TASK REQUIREMENTS: Please name the judge under whom Varda and Donna received their BH, according to the forum thread below about a new BH.

# New BH



## lhczth (Apr 5, 2000)

Varda and her handler Donna received their BH today under USA judge Craig Groh. They also received the High Performance in a BH. They did an excellent job especially considering that Varda is not yet 16 months. I am a very proud grandma. Varda is from my C litter.


----------



## GSDBESTK9 (Mar 26, 2002)

AWESOME!!!!! Congratulations!!!!


----------



## Lynn_P (Mar 17, 2004)

Congratulations... that's awesome!!! You should be very proud!!!


----------



## Vertigo75 (Jul 11, 2006)

Congratulations!


----------



## Barb E (Jun 6, 2004)

to all!!


----------



## Deejays_Owner (Oct 5, 2005)

to all!!!


----------



## angelaw (Dec 14, 2001)

awesome job!


----------



## Smithie86 (Jan 9, 2001)

CONGRATS!!!!!


----------



## lhczth (Apr 5, 2000)

Thank you. It is really rewarding watching club members, grandpups and friends do well at a trial.


----------



## TRITON (May 10, 2005)

Congrats!


----------



## mnm (Jan 9, 2006)

Way to go!!


----------



## wolfstraum (May 2, 2003)

Congratulations Lisa! and to Donna and Varda









Lee


----------



## Branca's Mom (Mar 26, 2003)

Very nice! Big Congrats!


----------



## lhczth (Apr 5, 2000)

A couple of photos.


----------



## GSDBESTK9 (Mar 26, 2002)

Very nice!


----------

DATA FOR ANALYSIS:
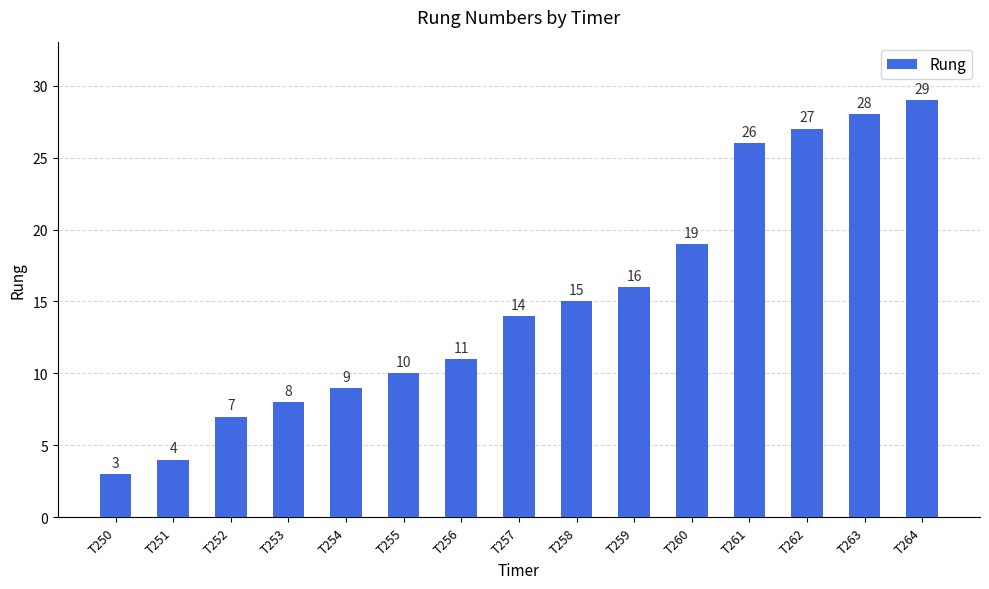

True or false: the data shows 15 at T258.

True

--

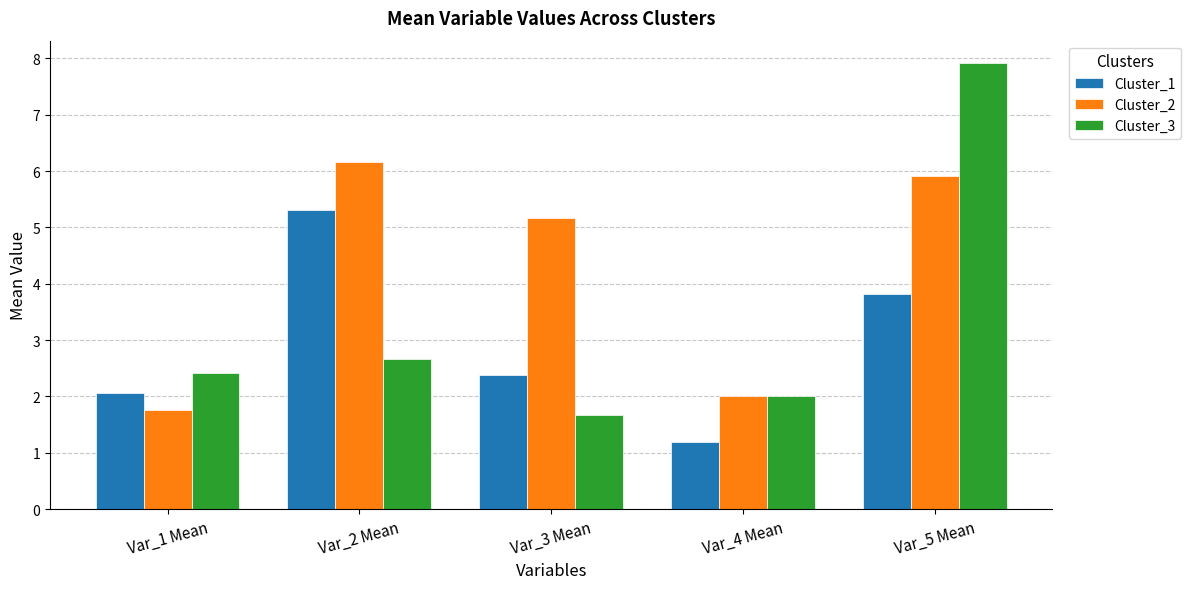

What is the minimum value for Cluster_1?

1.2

--

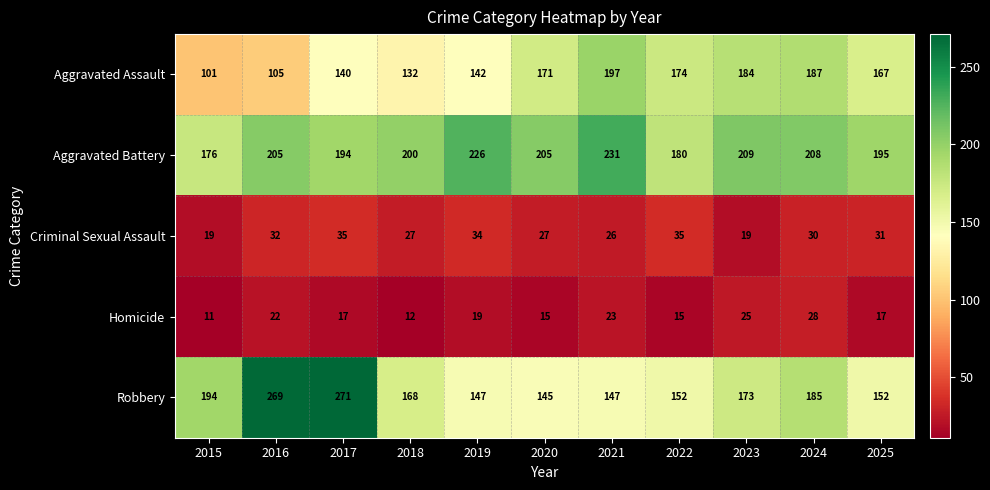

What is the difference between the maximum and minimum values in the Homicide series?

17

SOLUTION BELOW: USA judge Craig Groh